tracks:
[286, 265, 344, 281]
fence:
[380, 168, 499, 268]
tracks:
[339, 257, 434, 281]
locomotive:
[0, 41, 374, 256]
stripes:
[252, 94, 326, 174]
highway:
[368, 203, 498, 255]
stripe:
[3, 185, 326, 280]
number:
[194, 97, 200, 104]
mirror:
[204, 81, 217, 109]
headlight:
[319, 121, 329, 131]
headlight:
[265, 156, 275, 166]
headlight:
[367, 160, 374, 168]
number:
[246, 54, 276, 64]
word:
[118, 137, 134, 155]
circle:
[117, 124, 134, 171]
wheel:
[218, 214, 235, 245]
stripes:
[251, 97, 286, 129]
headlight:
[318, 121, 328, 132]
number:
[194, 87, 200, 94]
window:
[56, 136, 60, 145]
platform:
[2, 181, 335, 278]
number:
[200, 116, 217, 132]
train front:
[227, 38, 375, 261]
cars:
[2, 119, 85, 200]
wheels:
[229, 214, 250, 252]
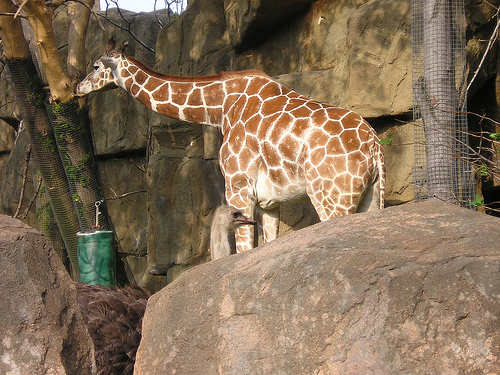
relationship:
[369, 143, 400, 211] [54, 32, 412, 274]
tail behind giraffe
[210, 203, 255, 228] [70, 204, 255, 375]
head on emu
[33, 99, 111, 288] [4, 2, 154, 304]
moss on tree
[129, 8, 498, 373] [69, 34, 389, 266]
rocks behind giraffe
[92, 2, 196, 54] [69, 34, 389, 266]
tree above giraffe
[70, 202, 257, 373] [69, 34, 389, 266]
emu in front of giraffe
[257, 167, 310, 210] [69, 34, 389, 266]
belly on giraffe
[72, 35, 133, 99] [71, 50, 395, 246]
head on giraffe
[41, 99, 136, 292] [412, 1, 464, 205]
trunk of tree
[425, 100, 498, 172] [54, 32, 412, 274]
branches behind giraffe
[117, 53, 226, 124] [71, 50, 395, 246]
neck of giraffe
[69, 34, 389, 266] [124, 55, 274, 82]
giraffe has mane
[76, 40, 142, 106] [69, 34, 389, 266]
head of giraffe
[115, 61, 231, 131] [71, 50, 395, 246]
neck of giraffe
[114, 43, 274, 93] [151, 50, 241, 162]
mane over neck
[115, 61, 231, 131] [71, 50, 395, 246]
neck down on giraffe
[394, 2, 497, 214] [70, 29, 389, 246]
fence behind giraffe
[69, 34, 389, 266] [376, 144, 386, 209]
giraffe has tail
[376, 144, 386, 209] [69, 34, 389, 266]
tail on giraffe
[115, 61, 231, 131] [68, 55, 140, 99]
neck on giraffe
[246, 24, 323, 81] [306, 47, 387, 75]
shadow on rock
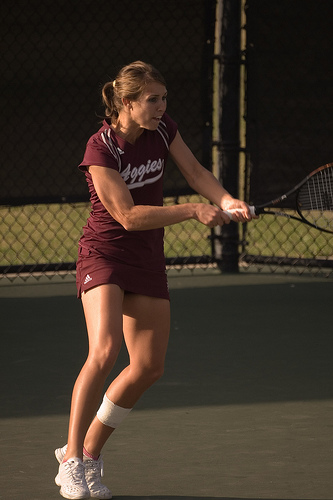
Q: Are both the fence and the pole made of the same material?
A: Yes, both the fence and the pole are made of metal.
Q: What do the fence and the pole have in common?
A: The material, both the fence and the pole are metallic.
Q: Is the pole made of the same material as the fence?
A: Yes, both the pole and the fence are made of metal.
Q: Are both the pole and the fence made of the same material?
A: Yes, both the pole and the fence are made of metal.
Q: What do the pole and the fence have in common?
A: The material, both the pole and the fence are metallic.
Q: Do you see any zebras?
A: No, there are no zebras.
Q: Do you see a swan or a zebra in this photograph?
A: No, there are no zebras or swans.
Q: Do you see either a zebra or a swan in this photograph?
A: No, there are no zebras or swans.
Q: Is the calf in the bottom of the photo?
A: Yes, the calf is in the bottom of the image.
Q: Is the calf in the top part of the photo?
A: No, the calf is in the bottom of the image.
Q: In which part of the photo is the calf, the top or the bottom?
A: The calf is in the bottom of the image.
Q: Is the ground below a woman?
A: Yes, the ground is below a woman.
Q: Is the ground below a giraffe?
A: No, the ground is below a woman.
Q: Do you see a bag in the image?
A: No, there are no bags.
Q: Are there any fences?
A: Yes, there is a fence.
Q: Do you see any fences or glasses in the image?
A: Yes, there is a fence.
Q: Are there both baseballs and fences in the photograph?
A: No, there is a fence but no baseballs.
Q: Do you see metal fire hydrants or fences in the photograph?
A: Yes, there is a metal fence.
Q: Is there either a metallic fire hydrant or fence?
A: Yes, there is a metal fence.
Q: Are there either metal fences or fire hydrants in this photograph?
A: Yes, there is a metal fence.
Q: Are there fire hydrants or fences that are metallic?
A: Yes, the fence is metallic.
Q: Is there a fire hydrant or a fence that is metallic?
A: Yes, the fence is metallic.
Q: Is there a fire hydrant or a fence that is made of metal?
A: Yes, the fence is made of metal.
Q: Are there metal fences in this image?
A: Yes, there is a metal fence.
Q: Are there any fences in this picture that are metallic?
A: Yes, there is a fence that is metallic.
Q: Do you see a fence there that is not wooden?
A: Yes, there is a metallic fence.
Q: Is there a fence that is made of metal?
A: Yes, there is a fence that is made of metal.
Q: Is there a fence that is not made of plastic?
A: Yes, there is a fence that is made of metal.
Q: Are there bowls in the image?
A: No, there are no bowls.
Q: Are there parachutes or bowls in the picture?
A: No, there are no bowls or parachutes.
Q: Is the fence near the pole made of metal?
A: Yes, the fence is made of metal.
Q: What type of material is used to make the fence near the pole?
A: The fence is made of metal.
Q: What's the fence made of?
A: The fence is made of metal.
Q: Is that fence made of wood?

======

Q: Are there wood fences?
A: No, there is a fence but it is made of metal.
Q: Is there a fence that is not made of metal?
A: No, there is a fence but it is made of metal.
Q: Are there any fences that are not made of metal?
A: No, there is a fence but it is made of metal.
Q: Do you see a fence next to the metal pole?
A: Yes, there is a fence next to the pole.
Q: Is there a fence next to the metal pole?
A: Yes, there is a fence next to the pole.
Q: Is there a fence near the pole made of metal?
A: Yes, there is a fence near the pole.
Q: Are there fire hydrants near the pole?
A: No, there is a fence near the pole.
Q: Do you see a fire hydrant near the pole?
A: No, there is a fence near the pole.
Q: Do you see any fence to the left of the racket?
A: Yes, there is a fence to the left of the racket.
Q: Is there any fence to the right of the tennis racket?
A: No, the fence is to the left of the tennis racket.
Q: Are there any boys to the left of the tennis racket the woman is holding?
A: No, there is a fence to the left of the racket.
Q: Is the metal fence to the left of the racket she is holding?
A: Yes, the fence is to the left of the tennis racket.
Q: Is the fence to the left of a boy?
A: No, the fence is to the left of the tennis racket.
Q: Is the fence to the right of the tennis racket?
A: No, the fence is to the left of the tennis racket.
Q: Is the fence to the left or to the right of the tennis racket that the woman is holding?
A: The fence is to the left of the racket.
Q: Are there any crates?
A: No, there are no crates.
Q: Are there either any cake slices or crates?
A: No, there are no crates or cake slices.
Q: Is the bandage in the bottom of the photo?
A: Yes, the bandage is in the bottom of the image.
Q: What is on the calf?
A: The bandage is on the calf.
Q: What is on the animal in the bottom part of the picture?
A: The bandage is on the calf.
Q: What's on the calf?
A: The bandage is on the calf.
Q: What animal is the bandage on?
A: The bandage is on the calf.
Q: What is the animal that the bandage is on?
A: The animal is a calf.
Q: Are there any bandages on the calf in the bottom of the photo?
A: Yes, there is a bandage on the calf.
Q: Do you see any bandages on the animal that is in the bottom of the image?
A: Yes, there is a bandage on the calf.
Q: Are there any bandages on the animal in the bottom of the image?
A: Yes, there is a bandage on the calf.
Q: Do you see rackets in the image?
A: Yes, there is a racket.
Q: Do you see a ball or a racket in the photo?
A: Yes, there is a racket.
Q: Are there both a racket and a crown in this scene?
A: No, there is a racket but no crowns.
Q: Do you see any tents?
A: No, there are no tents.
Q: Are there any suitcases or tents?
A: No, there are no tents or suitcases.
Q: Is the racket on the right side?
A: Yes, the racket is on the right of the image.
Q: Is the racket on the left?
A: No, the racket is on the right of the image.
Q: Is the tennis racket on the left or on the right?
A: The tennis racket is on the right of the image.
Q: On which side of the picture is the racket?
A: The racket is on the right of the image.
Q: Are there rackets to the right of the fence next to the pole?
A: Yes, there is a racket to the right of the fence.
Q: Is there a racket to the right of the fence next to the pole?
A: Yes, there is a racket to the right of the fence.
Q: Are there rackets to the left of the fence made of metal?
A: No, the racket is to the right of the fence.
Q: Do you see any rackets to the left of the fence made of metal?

======

Compito:
Copia senza alcuna modifica le righe del materiale che vanno da quella contenente "Q: Are both the fence" a quella contenente "A: Yes, there is a metallic fence.", incluse entrambe.

Risultato:
Q: Are both the fence and the pole made of the same material?
A: Yes, both the fence and the pole are made of metal.
Q: What do the fence and the pole have in common?
A: The material, both the fence and the pole are metallic.
Q: Is the pole made of the same material as the fence?
A: Yes, both the pole and the fence are made of metal.
Q: Are both the pole and the fence made of the same material?
A: Yes, both the pole and the fence are made of metal.
Q: What do the pole and the fence have in common?
A: The material, both the pole and the fence are metallic.
Q: Do you see any zebras?
A: No, there are no zebras.
Q: Do you see a swan or a zebra in this photograph?
A: No, there are no zebras or swans.
Q: Do you see either a zebra or a swan in this photograph?
A: No, there are no zebras or swans.
Q: Is the calf in the bottom of the photo?
A: Yes, the calf is in the bottom of the image.
Q: Is the calf in the top part of the photo?
A: No, the calf is in the bottom of the image.
Q: In which part of the photo is the calf, the top or the bottom?
A: The calf is in the bottom of the image.
Q: Is the ground below a woman?
A: Yes, the ground is below a woman.
Q: Is the ground below a giraffe?
A: No, the ground is below a woman.
Q: Do you see a bag in the image?
A: No, there are no bags.
Q: Are there any fences?
A: Yes, there is a fence.
Q: Do you see any fences or glasses in the image?
A: Yes, there is a fence.
Q: Are there both baseballs and fences in the photograph?
A: No, there is a fence but no baseballs.
Q: Do you see metal fire hydrants or fences in the photograph?
A: Yes, there is a metal fence.
Q: Is there either a metallic fire hydrant or fence?
A: Yes, there is a metal fence.
Q: Are there either metal fences or fire hydrants in this photograph?
A: Yes, there is a metal fence.
Q: Are there fire hydrants or fences that are metallic?
A: Yes, the fence is metallic.
Q: Is there a fire hydrant or a fence that is metallic?
A: Yes, the fence is metallic.
Q: Is there a fire hydrant or a fence that is made of metal?
A: Yes, the fence is made of metal.
Q: Are there metal fences in this image?
A: Yes, there is a metal fence.
Q: Are there any fences in this picture that are metallic?
A: Yes, there is a fence that is metallic.
Q: Do you see a fence there that is not wooden?
A: Yes, there is a metallic fence.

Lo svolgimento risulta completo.